## WHAT THE TASK ASKS
Copy every line of the material below exactly.

------

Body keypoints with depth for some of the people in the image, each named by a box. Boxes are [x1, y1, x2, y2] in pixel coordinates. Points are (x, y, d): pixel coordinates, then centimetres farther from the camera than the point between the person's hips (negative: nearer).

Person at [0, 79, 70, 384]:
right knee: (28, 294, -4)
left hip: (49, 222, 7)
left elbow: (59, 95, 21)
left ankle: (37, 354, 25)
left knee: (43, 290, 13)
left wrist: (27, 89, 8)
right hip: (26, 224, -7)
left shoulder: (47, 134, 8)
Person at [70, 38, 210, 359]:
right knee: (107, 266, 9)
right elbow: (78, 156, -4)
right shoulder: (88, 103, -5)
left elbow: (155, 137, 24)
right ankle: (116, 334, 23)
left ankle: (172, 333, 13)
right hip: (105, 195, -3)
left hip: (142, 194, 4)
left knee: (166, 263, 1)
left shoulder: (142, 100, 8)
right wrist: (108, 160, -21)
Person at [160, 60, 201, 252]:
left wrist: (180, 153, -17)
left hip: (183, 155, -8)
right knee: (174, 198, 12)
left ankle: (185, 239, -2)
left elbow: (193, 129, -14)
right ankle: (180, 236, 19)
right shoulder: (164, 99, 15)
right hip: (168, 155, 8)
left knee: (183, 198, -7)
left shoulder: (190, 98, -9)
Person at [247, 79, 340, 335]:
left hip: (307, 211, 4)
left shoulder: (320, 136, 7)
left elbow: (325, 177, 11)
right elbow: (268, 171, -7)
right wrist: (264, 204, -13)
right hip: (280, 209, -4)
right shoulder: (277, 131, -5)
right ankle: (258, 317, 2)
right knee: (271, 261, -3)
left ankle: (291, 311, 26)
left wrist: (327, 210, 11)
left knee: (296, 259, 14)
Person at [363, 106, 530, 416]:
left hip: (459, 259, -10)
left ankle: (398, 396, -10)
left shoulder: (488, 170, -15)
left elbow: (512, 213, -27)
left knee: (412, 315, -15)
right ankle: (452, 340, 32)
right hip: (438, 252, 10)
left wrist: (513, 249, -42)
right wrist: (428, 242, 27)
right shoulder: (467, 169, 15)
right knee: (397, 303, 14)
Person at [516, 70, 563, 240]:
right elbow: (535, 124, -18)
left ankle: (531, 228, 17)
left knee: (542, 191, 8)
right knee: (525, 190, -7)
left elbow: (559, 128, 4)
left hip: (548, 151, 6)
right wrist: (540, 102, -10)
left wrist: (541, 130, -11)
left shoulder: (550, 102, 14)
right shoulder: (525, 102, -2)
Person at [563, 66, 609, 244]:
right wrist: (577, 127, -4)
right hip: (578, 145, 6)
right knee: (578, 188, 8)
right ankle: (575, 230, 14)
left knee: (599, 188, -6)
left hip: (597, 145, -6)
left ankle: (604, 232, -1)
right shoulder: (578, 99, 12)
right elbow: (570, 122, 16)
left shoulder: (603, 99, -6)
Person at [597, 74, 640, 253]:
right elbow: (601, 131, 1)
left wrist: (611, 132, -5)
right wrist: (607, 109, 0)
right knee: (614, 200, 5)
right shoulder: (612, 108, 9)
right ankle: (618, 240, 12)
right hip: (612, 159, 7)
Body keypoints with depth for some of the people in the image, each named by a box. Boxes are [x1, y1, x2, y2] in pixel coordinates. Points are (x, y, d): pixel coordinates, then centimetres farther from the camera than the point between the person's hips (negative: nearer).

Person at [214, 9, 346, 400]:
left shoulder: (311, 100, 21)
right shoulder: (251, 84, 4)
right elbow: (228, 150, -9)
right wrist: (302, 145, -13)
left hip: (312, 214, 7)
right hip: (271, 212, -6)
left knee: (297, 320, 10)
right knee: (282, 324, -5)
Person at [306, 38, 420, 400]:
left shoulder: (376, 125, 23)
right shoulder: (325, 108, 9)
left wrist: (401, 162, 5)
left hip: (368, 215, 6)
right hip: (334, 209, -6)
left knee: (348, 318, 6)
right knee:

------

## SOLUTION BELOW
Body keypoints with depth for some of the people in the image, each named by a box. Boxes are [x1, y1, x2, y2] in pixel coordinates. Points are (x, y, d): pixel coordinates, then centimetres farther from the camera than the point between the person's hips (negative: nearer).

Person at [0, 79, 70, 384]:
right knee: (28, 294, -4)
left hip: (49, 222, 7)
left elbow: (59, 95, 21)
left ankle: (37, 354, 25)
left knee: (43, 290, 13)
left wrist: (27, 89, 8)
right hip: (26, 224, -7)
left shoulder: (47, 134, 8)
Person at [70, 38, 210, 359]:
right knee: (107, 266, 9)
right elbow: (78, 156, -4)
right shoulder: (88, 103, -5)
left elbow: (155, 137, 24)
right ankle: (116, 334, 23)
left ankle: (172, 333, 13)
right hip: (105, 195, -3)
left hip: (142, 194, 4)
left knee: (166, 263, 1)
left shoulder: (142, 100, 8)
right wrist: (108, 160, -21)
Person at [160, 60, 201, 252]:
left wrist: (180, 153, -17)
left hip: (183, 155, -8)
right knee: (174, 198, 12)
left ankle: (185, 239, -2)
left elbow: (193, 129, -14)
right ankle: (180, 236, 19)
right shoulder: (164, 99, 15)
right hip: (168, 155, 8)
left knee: (183, 198, -7)
left shoulder: (190, 98, -9)
Person at [247, 79, 340, 335]:
left hip: (307, 211, 4)
left shoulder: (320, 136, 7)
left elbow: (325, 177, 11)
right elbow: (268, 171, -7)
right wrist: (264, 204, -13)
right hip: (280, 209, -4)
right shoulder: (277, 131, -5)
right ankle: (258, 317, 2)
right knee: (271, 261, -3)
left ankle: (291, 311, 26)
left wrist: (327, 210, 11)
left knee: (296, 259, 14)
Person at [363, 106, 530, 416]:
left hip: (459, 259, -10)
left ankle: (398, 396, -10)
left shoulder: (488, 170, -15)
left elbow: (512, 213, -27)
left knee: (412, 315, -15)
right ankle: (452, 340, 32)
right hip: (438, 252, 10)
left wrist: (513, 249, -42)
right wrist: (428, 242, 27)
right shoulder: (467, 169, 15)
right knee: (397, 303, 14)
Person at [516, 70, 563, 240]:
right elbow: (535, 124, -18)
left ankle: (531, 228, 17)
left knee: (542, 191, 8)
right knee: (525, 190, -7)
left elbow: (559, 128, 4)
left hip: (548, 151, 6)
right wrist: (540, 102, -10)
left wrist: (541, 130, -11)
left shoulder: (550, 102, 14)
right shoulder: (525, 102, -2)
Person at [563, 66, 609, 244]:
right wrist: (577, 127, -4)
right hip: (578, 145, 6)
right knee: (578, 188, 8)
right ankle: (575, 230, 14)
left knee: (599, 188, -6)
left hip: (597, 145, -6)
left ankle: (604, 232, -1)
right shoulder: (578, 99, 12)
right elbow: (570, 122, 16)
left shoulder: (603, 99, -6)
Person at [597, 74, 640, 253]:
right elbow: (601, 131, 1)
left wrist: (611, 132, -5)
right wrist: (607, 109, 0)
right knee: (614, 200, 5)
right shoulder: (612, 108, 9)
right ankle: (618, 240, 12)
right hip: (612, 159, 7)
Body keypoints with depth for some of the people in the image, each named by a box. Boxes are [x1, y1, x2, y2] in pixel coordinates. Points are (x, y, d): pixel coordinates, then centimetres farther from the camera than the point between the person's hips (negative: nearer).

Person at [214, 9, 346, 400]:
left shoulder: (311, 100, 21)
right shoulder: (251, 84, 4)
right elbow: (228, 150, -9)
right wrist: (302, 145, -13)
left hip: (312, 214, 7)
right hip: (271, 212, -6)
left knee: (297, 320, 10)
right knee: (282, 324, -5)
Person at [306, 38, 420, 400]:
left shoulder: (376, 125, 23)
right shoulder: (325, 108, 9)
left wrist: (401, 162, 5)
left hip: (368, 215, 6)
right hip: (334, 209, -6)
left knee: (348, 318, 6)
right knee:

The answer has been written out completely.